Where the normal person eats frugally to live, a depressed person may find himself living to eat. The urge to binge frequently beyond normal cravings creates a feeling of fullness that calms the depressive mind. The problem is worsened by withdrawal symptoms following alcohol or drug intoxication. On occasion, the extreme opposite may happen – total disinterest in food because there is ‘no joy in eating anymore.”
Action point: Encourage such persons to follow a proper diet, juxtaposed with plenty of exercise and fresh air to drive away the cobwebs of despair.
- The depressed soul is desperate for assistance, but will fight shy of asking for help
Chronic depressives will be mortally scared of revealing their darker anxieties and will fight tooth and nail rather than disclose their mental handicap. The fear of being exposed makes them retreat into their shell of exclusivity. On the rare occasion they open up, you will catch a glimpse of a troubled universe. In such moments they may respond to persuasion either to seek personal help or professional counseling.

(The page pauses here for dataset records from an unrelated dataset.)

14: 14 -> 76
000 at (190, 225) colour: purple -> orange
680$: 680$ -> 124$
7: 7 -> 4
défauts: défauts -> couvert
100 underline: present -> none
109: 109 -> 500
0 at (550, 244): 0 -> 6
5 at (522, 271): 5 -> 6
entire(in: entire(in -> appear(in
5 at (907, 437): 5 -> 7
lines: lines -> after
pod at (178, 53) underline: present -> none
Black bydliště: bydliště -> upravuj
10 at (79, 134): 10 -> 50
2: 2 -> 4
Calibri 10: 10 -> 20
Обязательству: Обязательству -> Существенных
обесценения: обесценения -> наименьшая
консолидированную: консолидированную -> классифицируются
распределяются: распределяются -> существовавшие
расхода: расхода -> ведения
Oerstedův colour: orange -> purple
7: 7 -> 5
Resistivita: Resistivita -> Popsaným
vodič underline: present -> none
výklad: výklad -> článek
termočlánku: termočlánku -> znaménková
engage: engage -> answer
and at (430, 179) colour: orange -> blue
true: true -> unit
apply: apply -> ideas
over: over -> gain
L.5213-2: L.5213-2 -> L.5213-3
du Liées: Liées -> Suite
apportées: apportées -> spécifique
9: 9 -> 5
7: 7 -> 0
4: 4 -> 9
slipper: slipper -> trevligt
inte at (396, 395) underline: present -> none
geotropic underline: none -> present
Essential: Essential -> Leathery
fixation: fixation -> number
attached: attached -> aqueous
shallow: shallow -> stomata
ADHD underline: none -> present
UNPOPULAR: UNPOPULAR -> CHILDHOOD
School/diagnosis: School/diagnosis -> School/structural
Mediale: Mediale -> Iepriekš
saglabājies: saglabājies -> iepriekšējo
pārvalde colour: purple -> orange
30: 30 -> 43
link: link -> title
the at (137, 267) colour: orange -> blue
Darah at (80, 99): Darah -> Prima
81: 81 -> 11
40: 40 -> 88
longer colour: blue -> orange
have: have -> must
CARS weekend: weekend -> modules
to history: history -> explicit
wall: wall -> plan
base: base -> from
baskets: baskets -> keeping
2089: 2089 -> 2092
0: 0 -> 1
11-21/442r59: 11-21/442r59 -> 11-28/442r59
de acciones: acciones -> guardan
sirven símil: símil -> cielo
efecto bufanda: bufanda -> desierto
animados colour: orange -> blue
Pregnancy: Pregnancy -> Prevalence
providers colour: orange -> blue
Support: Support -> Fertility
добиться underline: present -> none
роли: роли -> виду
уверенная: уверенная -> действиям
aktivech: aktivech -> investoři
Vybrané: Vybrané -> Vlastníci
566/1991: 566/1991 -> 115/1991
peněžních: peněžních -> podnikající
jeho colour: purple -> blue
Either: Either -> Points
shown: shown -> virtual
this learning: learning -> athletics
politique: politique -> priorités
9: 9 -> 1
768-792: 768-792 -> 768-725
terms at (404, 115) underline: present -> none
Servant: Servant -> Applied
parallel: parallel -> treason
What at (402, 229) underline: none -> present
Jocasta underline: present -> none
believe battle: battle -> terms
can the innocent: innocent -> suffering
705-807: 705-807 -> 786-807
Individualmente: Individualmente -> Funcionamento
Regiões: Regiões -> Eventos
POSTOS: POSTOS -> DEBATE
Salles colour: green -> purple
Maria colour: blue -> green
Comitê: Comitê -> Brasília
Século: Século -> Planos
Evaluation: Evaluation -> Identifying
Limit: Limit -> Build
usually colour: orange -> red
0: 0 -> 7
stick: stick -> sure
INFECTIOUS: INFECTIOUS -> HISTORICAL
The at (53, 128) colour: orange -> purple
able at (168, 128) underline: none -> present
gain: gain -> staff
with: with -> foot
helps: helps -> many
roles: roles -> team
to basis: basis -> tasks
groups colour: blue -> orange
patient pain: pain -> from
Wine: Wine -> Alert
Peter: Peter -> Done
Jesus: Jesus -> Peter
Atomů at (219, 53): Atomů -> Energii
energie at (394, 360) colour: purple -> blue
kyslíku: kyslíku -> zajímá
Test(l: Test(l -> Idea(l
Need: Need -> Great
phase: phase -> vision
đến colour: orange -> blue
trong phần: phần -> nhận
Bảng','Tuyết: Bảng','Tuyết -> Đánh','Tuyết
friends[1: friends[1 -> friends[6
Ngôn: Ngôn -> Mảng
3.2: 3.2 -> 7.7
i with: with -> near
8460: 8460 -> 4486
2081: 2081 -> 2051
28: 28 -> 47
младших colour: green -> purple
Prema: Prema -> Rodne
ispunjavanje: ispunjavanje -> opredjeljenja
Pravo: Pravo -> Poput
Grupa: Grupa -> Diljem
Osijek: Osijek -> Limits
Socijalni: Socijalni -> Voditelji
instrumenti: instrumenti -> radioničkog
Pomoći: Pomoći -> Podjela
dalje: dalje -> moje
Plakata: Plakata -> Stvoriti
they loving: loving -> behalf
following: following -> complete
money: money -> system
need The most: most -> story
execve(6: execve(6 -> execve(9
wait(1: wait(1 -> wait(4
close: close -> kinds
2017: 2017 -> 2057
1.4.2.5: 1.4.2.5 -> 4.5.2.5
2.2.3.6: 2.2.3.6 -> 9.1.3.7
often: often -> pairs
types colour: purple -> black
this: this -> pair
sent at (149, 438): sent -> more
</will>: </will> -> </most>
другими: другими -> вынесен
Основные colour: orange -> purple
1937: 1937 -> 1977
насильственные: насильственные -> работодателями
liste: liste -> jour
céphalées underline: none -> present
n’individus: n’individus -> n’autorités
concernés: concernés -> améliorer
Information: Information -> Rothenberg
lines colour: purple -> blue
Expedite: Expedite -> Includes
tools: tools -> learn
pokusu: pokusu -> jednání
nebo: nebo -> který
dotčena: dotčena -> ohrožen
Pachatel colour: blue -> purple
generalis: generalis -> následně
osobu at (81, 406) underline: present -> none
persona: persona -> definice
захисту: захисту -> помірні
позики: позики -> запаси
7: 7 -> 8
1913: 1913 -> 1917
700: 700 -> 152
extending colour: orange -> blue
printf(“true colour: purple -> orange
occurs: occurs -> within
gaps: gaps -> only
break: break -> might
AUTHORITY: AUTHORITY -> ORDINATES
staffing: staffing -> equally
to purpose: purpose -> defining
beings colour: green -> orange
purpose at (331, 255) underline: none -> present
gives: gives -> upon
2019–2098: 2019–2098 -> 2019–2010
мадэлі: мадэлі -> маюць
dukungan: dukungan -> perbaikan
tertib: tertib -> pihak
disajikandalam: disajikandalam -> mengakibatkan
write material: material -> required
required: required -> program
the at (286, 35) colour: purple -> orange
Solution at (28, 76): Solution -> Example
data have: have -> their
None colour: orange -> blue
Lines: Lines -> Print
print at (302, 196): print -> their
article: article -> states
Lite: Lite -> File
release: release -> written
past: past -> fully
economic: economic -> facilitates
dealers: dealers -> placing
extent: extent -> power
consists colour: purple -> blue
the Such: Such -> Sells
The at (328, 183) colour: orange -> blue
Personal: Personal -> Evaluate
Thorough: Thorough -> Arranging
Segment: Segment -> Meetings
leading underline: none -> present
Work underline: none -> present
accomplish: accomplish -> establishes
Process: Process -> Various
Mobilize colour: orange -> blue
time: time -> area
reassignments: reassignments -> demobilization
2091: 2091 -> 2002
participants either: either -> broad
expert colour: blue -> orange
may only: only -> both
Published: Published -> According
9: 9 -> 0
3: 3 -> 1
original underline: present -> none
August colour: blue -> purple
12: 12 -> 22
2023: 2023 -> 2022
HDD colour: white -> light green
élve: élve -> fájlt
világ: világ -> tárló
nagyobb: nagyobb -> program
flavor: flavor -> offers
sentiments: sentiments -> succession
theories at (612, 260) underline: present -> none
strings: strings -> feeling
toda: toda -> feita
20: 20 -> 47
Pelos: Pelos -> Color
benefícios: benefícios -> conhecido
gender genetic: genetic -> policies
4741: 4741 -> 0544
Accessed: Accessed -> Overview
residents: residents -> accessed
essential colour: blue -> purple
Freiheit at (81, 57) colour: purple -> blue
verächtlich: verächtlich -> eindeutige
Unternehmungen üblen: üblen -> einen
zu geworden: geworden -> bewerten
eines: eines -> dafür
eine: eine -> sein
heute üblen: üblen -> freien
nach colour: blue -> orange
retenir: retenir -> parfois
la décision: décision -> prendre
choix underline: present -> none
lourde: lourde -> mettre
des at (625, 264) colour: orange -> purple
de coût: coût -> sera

Such individuals may end up knocking on the doctor’s door, only to retreat into their world thinking that they’ve gone too far, and others may judge them poorly. The very thought that another person would be probing their weak spots discourages many from seeking the help they desperately need.
Action point: Handhold the person through personal or professional counseling, assuring them constantly that it is for their benefit.
- The depressed soul exists on an emotionally hypersensitive plane
It is the norm for the depressive mindset to express emotions strongly. Such individuals could suddenly break into a flood of tears on watching an emotive real life episode. They become unduly aggressive in the face of the slightest provocation, situations that normal people would calmly ignore. The close friend who is unusually calm may suddenly express his abiding love for you. It is as if the troubled soul has boxed up so many depressive thoughts inside that genuine emotion somehow escape through the gaps to see daylight.
Action point: When such individuals hyperventilate, respond calmly and allow them to seek emotional fulfillment. You can always try humor to bring the situation under control.
The Bottom-line: One cannot assume that each of these symptoms is a definitive sign of hidden depression. Some people are naturally introverted or introspective or irritable. What you need to watch out for is chronic worrying mentality that could aggravate more dangerous as obsessions and impulse control disorders. When you see this happening, you need to step in and take corrective action.